Engineers like me are quite good at wishful thinking when faced with the prospect of a painful rewrite of a major piece of software. I mean, surprisingly good.
Getting the headsets
With the headset ship date fast approaching, we decided to meet up in New York so we could spend a week together working on the app.
To be absolutely sure we’d get the headsets in time, we each bought one and shipped them all to Jason’s (our CEO) house. He monitored the delivery and heroically stood guard as the UPS truck came in with the goods.
We tried on the headsets for the first time.
Magic.
We did the onboarding. It was incredible. Crisp high-res display, perfect eye tracking, natural hand gestures, immersive spatial sound, delightful UI.
We tested the latency using the “coaster test” where we tossed a coaster back and forth while wearing the headset to see if the latency was low enough that we’d be able to catch it with the headset on.
We realized that we can’t catch coasters even without the headset, due to their weird shape, so that wasn’t a good test. If you were reading this article for the scientific rigor, I’m sorry to disappoint you.
Issues
Even though the headset is state-of-the-art and the experience is excellent at first, we soon realized a few incompatibilities between our aspirations and reality (and when that’s the case, reality tends to win):
Gaze-based interactions are intuitive, but not extremely precise (not to the level that they’d need to be for voxel editing).
It’s not super comfortable to use eyes for precision work. Our eyes quickly got tired from repetitively darting from surface to surface to place voxels.
However, there were some unexpectedly good things we realized too:
The headset’s image is sharp and clear, no blur whatsoever, and it’s so high-res that we can use our phones even with the headset on.
Scrolling is fuuuuuuuun. Why is scrolling so fun? It doesn’t have a right to be fun, it’s scrolling. Even the settings UI is fun because there are lots of settings and you can scroll throught them.

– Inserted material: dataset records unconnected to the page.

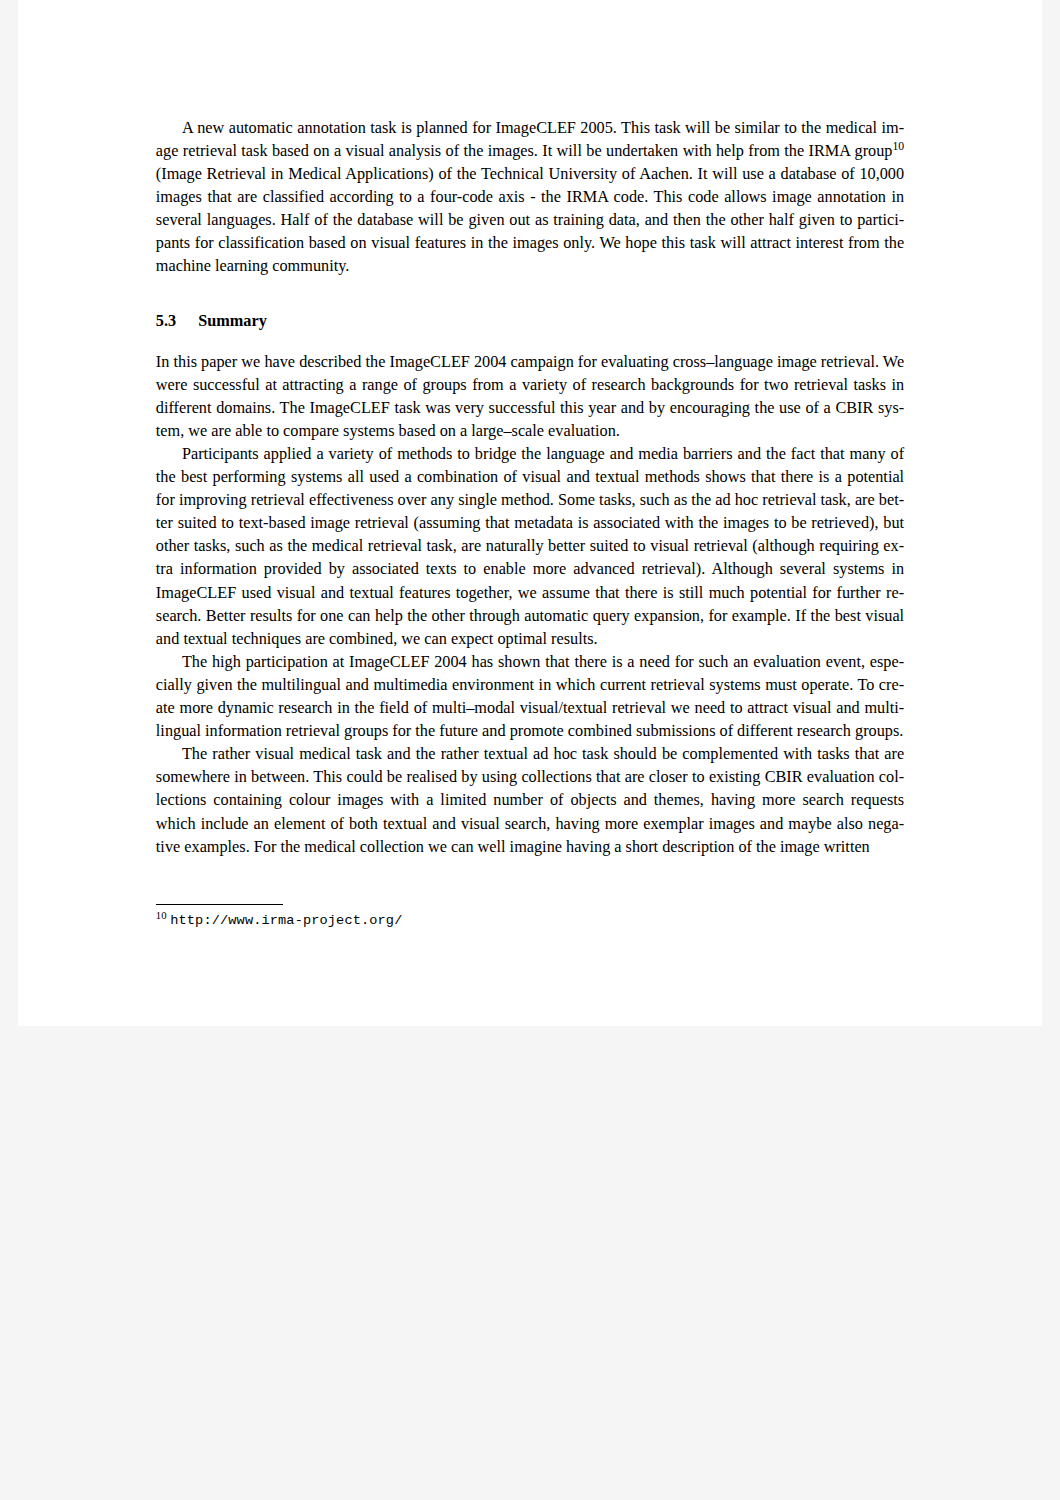A new automatic annotation task is planned for ImageCLEF 2005. This task will be similar to the medical image retrieval task based on a visual analysis of the images. It will be undertaken with help from the IRMA group10 (Image Retrieval in Medical Applications) of the Technical University of Aachen. It will use a database of 10,000 images that are classified according to a four-code axis - the IRMA code. This code allows image annotation in several languages. Half of the database will be given out as training data, and then the other half given to participants for classification based on visual features in the images only. We hope this task will attract interest from the machine learning community.
5.3 Summary
In this paper we have described the ImageCLEF 2004 campaign for evaluating cross–language image retrieval. We were successful at attracting a range of groups from a variety of research backgrounds for two retrieval tasks in different domains. The ImageCLEF task was very successful this year and by encouraging the use of a CBIR system, we are able to compare systems based on a large–scale evaluation.
Participants applied a variety of methods to bridge the language and media barriers and the fact that many of the best performing systems all used a combination of visual and textual methods shows that there is a potential for improving retrieval effectiveness over any single method. Some tasks, such as the ad hoc retrieval task, are better suited to text-based image retrieval (assuming that metadata is associated with the images to be retrieved), but other tasks, such as the medical retrieval task, are naturally better suited to visual retrieval (although requiring extra information provided by associated texts to enable more advanced retrieval). Although several systems in ImageCLEF used visual and textual features together, we assume that there is still much potential for further research. Better results for one can help the other through automatic query expansion, for example. If the best visual and textual techniques are combined, we can expect optimal results.
The high participation at ImageCLEF 2004 has shown that there is a need for such an evaluation event, especially given the multilingual and multimedia environment in which current retrieval systems must operate. To create more dynamic research in the field of multi–modal visual/textual retrieval we need to attract visual and multilingual information retrieval groups for the future and promote combined submissions of different research groups.
The rather visual medical task and the rather textual ad hoc task should be complemented with tasks that are somewhere in between. This could be realised by using collections that are closer to existing CBIR evaluation collections containing colour images with a limited number of objects and themes, having more search requests which include an element of both textual and visual search, having more exemplar images and maybe also negative examples. For the medical collection we can well imagine having a short description of the image written
10http://www.irma-project.org/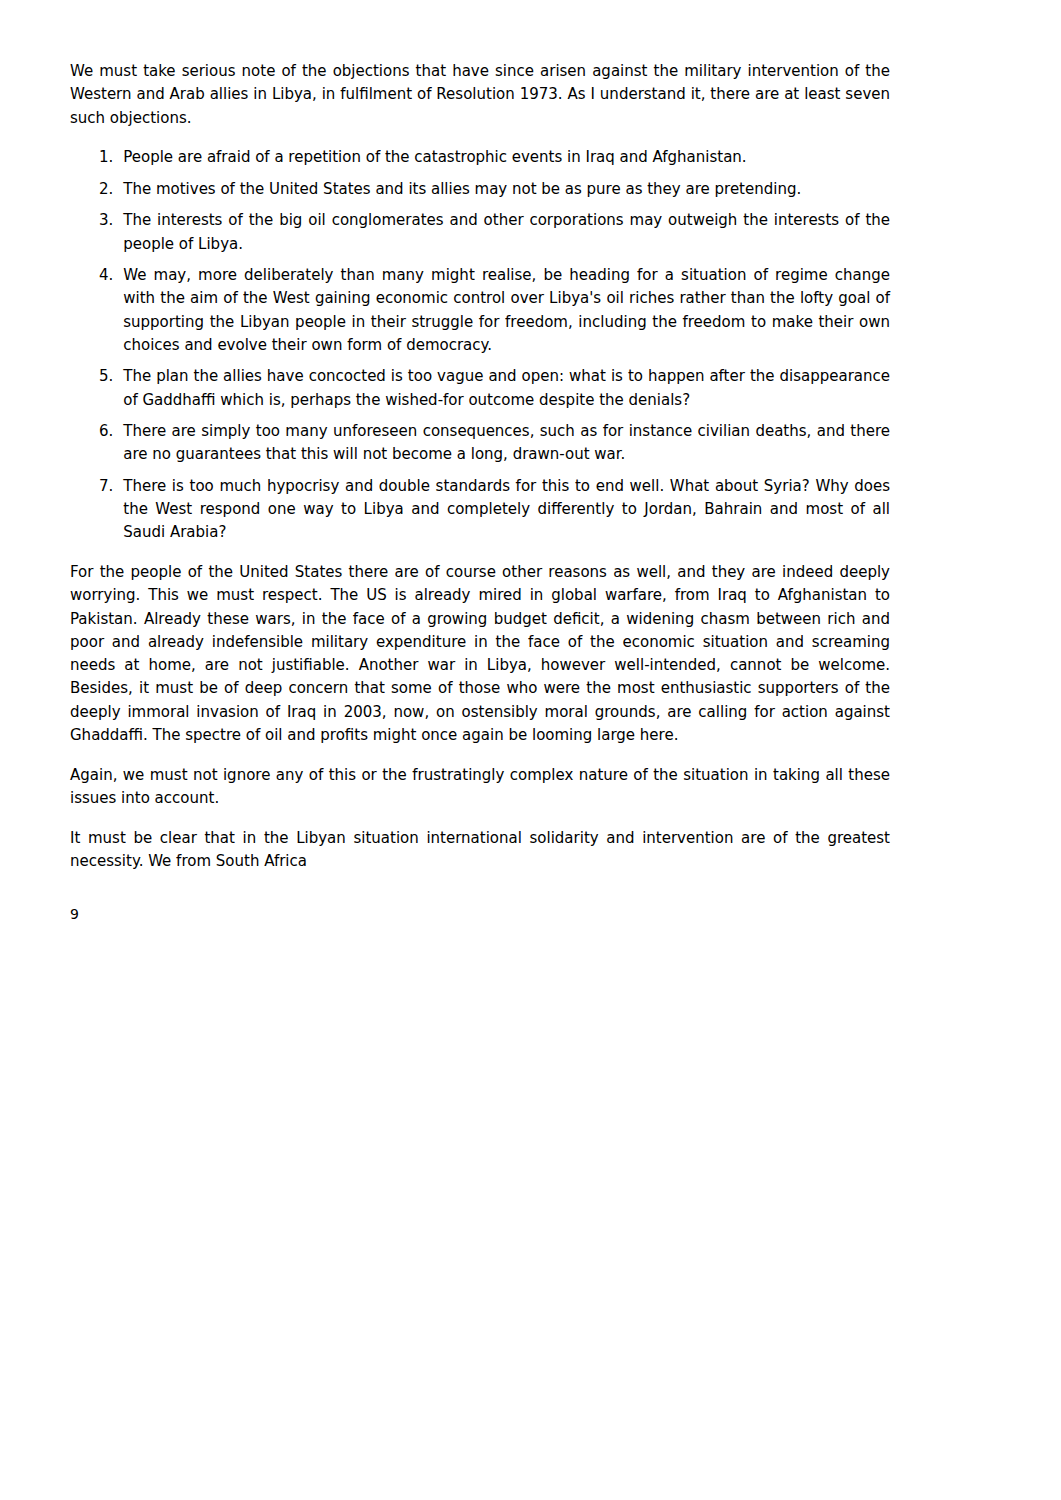We must take serious note of the objections that have since arisen against the military intervention of the Western and Arab allies in Libya, in fulfilment of Resolution 1973. As I understand it, there are at least seven such objections.
People are afraid of a repetition of the catastrophic events in Iraq and Afghanistan.
The motives of the United States and its allies may not be as pure as they are pretending.
The interests of the big oil conglomerates and other corporations may outweigh the interests of the people of Libya.
We may, more deliberately than many might realise, be heading for a situation of regime change with the aim of the West gaining economic control over Libya's oil riches rather than the lofty goal of supporting the Libyan people in their struggle for freedom, including the freedom to make their own choices and evolve their own form of democracy.
The plan the allies have concocted is too vague and open: what is to happen after the disappearance of Gaddhaffi which is, perhaps the wished-for outcome despite the denials?
There are simply too many unforeseen consequences, such as for instance civilian deaths, and there are no guarantees that this will not become a long, drawn-out war.
There is too much hypocrisy and double standards for this to end well. What about Syria? Why does the West respond one way to Libya and completely differently to Jordan, Bahrain and most of all Saudi Arabia?
For the people of the United States there are of course other reasons as well, and they are indeed deeply worrying. This we must respect. The US is already mired in global warfare, from Iraq to Afghanistan to Pakistan. Already these wars, in the face of a growing budget deficit, a widening chasm between rich and poor and already indefensible military expenditure in the face of the economic situation and screaming needs at home, are not justifiable. Another war in Libya, however well-intended, cannot be welcome. Besides, it must be of deep concern that some of those who were the most enthusiastic supporters of the deeply immoral invasion of Iraq in 2003, now, on ostensibly moral grounds, are calling for action against Ghaddaffi. The spectre of oil and profits might once again be looming large here.
Again, we must not ignore any of this or the frustratingly complex nature of the situation in taking all these issues into account.
It must be clear that in the Libyan situation international solidarity and intervention are of the greatest necessity. We from South Africa
9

Other hand gestures are fun too (dragging, rotating, scaling).
Lots of finger pointing
Having thousands of entities in the scene sitting there waiting to be gaze-activated was a non-starter from the perspective of the hardware. Using our eyes to select voxels was a non-starter from the perspective of ergonomics.
Okay, so if gaze-based voxel editing wasn’t going to work, we needed to figure out how the user can select where they want to place a voxel.
We searched far and wide for the answer and eventually found it at the end of our arms. What if we could simply point using our index finger towards the voxel we want to modify and do a gesture to edit it?
So I implemented hand tracking using the ARKit API, which required me to learn a bit of hand anatomy so I could understand the docs, for example when something returns a vector that goes “from the metacarpal-phalangeal joint to the proximal interphalangeal knuckle”.
So the user’s finger would be a “laser pointer” and they’d join their fingers or “click” with their thumb to place a voxel.